The oil crisis of 1973 knocked some sense back into car making, and Japanese manufacturers showed the way to better built and fuel-efficient cars that lasted longer. At some point, this had to catch up with car sales. According to IHS Markit, an information services firm, the average age of light vehicles in operation in the US has been rising for the last 17 years, largely on account of better technology and overall vehicle quality improvements.

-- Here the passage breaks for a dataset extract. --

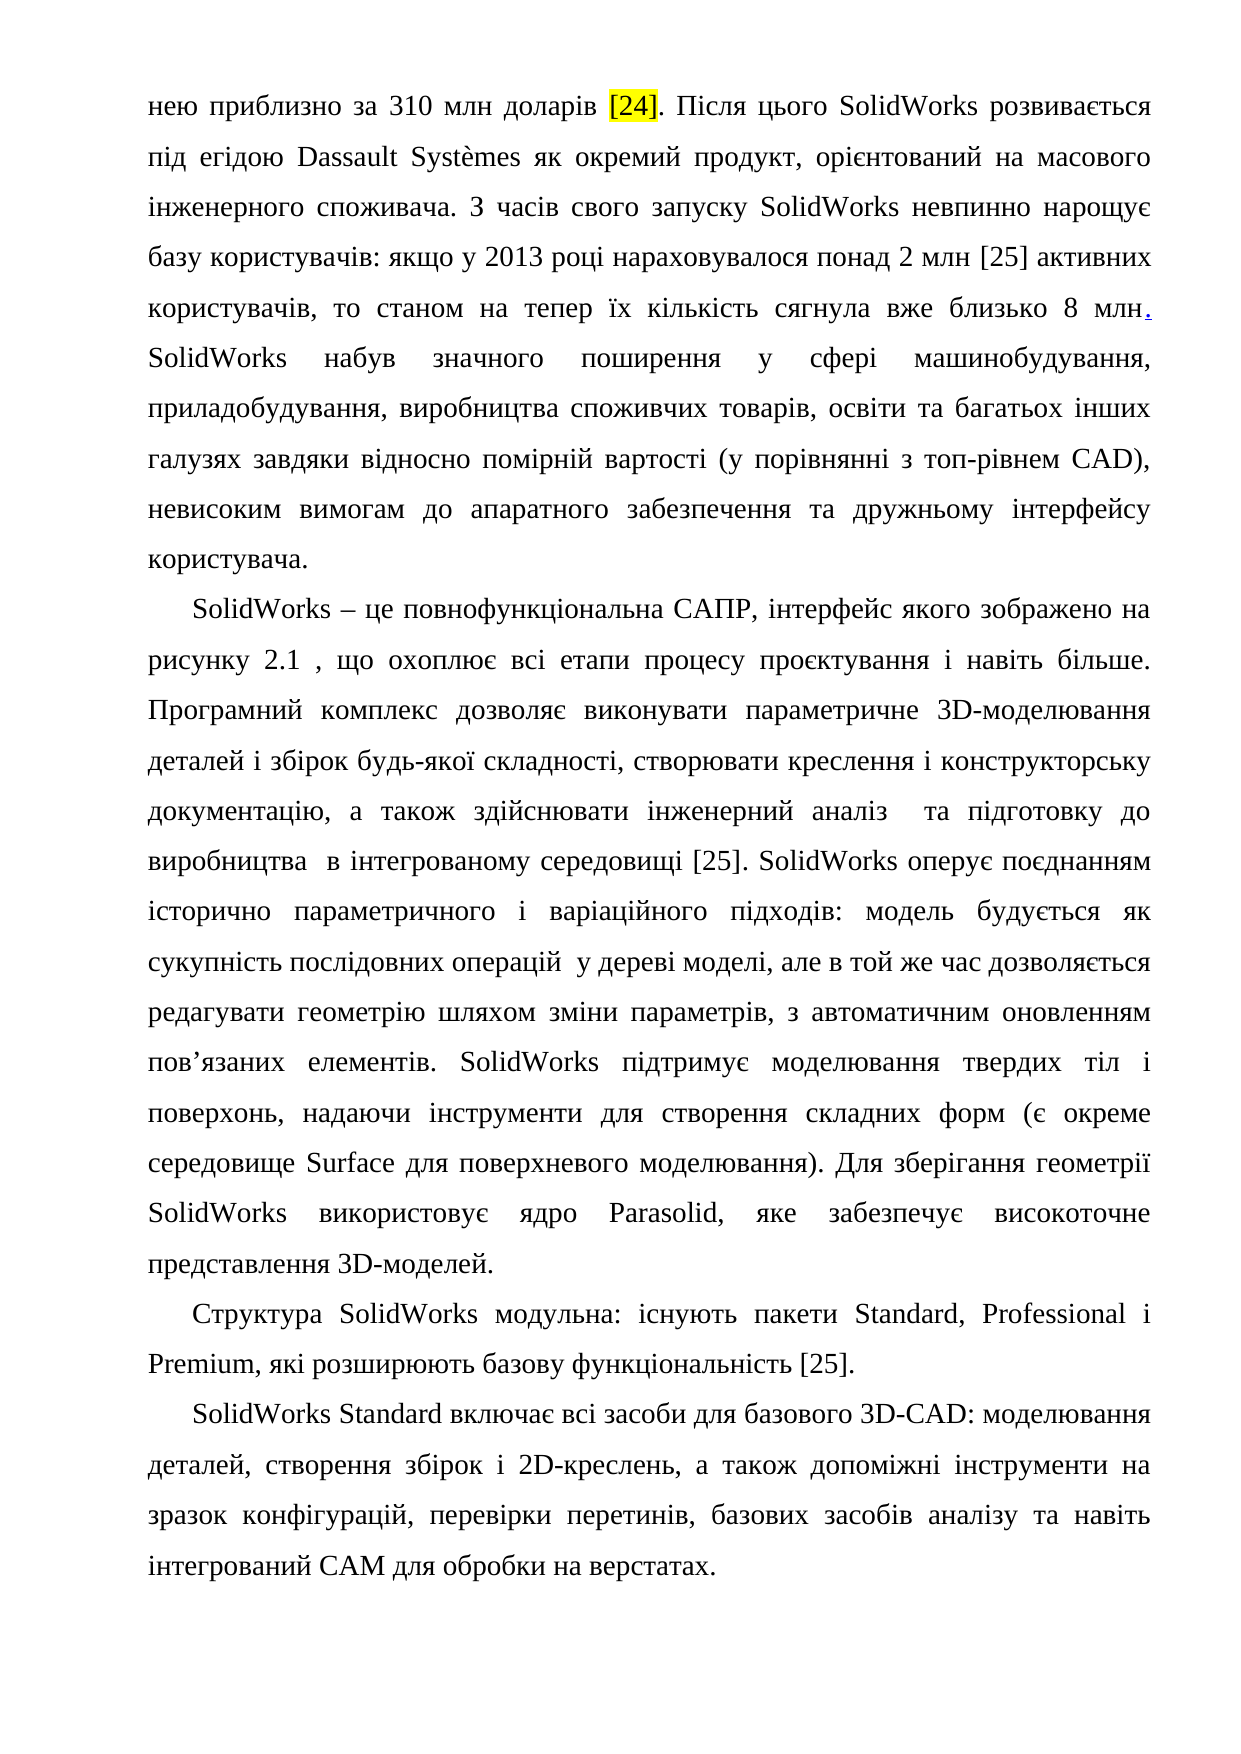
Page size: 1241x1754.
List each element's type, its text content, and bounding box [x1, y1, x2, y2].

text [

Indeed, it would be fair to say that barring minor tinkering with the product’s look and feel, there has hardly been any breakthrough feature that can be attributed to traditional carmakers in decades. Author Ashlee Vance, in his 2015 book Elon Musk, writes: “Carmakers looking to put a modicum of effort into their ads have been hawking the exact same things for decades: A car with a bit more room, a few extra miles per gallon, better handling, or an extra cup holder. Those that can’t find anything interesting at all to tout about their cars turn to scantily-clad women, men with British accents and, when necessary, dancing mice in tuxedos to try and convince people that their products are better than the rest.”

Check out recent ads for new cars in India, and it is striking how closely they resemble Vance’s stereotypes. And, while the vacuum created by this innovation drought directly led to the breakthrough of driverless cars, even if these ever achieve serious numbers, they can never become the kind of objet de désir that, say, a Ferrari or a Lamborghini was.

Significantly, in the US, along with the decline in car ownership, drivers’ licence ownership has also seen a drop, and while numbers for India would be growing, that’s only because of the large number of drivers joining the Uber and Ola pools. Anecdotal evidence suggests zillennials in India (those in the age group 18-24) no longer brandish their driving licence as a trump card. In any case, as socializing shifts online, their Tinder profile matters more than the make of the car they drive.

In that sense, it is the smartphone that has overtaken the car as a must-have for the young, which explains its enduring sales even as most other consumer products face a severe slowdown.